Si d'autre souhaitent des infos sur la manie, n'hésitez pas...


----------



## cillab (4 Janvier 2014)

Moumou92 a dit:


> je viens de passer la soirée avec le chat Apple... Trois techniciens, pour finalement m'entendre dire qu'ils ne peuvent rien faire, que l'adaptateur est certainement défectueux et qu'il me faut le rapporter...
> 
> probléme, je n'ai plus ni la boite ni le ticket de caisse... je vais tenter d'aller voir un Genius ce week-end avec, je vous tient au courant!
> 
> ...




bonsoir 
si tu va dans un APPLE STORE prend ton IPAD SOUS LE BRAS et essaye ton nouveau sd CAMERA


----------



## Deleted member 284611 (4 Janvier 2014)

Oui, c'est une évidence:

Pour montrer au genius que ça ne fonctionne pas

Pour tester le nouveau

De toute façon, je ne sort jamais sans mon ipad...


----------



## cillab (5 Janvier 2014)

Moumou92 a dit:


> Oui, c'est une évidence:
> 
> Pour montrer au genius que ça ne fonctionne pas
> 
> ...




 tiens moi au courant si tu a la chance,d'en trouver un qui marche  vite joue au LOTO


----------



## flippy (8 Janvier 2014)

Bonjour.
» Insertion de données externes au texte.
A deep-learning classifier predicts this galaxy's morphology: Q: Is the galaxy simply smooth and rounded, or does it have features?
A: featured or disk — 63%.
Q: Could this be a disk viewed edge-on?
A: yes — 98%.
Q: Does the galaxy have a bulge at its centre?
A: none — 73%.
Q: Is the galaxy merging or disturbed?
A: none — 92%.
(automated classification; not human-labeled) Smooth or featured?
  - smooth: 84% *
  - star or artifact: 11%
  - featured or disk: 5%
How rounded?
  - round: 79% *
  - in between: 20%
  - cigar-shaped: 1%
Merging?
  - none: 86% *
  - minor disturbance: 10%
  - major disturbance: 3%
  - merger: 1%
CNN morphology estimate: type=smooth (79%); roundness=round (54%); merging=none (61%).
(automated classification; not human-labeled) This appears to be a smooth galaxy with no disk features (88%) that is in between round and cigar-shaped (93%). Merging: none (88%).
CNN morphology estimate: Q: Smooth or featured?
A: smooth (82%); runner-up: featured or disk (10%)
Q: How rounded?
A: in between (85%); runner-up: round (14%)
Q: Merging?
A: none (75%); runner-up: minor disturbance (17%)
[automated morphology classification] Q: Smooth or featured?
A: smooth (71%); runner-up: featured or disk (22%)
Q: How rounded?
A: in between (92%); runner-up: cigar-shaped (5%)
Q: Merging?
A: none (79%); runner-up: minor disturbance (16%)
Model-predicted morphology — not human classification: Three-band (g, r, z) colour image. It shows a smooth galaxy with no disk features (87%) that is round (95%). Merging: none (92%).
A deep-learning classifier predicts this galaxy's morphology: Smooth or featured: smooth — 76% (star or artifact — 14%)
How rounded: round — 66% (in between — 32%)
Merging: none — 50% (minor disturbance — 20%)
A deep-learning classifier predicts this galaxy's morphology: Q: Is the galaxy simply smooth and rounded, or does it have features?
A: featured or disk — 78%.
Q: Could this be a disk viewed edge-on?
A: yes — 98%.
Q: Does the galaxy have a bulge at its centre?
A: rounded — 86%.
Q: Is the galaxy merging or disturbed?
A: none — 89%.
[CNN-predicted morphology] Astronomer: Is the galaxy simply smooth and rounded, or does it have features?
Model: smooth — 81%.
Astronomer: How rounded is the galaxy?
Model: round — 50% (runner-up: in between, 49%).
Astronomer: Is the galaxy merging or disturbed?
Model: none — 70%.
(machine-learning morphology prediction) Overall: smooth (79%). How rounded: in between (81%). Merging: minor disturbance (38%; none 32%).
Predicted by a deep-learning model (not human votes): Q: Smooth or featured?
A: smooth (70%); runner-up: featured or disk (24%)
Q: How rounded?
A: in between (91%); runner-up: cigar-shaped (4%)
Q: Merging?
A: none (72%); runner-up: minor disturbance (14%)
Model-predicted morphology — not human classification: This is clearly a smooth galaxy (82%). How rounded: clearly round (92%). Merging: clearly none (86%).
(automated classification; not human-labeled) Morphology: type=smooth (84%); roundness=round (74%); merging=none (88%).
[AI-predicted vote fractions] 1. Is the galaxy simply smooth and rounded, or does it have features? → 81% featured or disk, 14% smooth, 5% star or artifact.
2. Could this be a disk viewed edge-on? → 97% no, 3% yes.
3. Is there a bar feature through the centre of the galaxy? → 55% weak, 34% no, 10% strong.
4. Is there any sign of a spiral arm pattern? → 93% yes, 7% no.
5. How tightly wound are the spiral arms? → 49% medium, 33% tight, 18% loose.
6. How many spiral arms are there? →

Je relance le sujet car je me pose la question suivante (avant d'investir ) : si je branche l'adaptateur carte-SD sur mon iPad mini (déc. 2013, mais non Retina), je peux copier mes photos sur celui-ci, mais est-ce que ça fonctionne dans l'autre sens (de l'iPad vers la carte SDD branchée à l'adaptateur) ???????????


----------



## cillab (8 Janvier 2014)

flippy a dit:


> Bonjour. Je relance le sujet car je me pose la question suivante (avant d'investir ) : si je branche l'adaptateur carte-SD sur mon iPad mini (déc. 2013, mais non Retina), je peux copier mes photos sur celui-ci, mais est-ce que ça fonctionne dans l'autre sens (de l'iPad vers la carte SDD branchée à l'adaptateur) ???????????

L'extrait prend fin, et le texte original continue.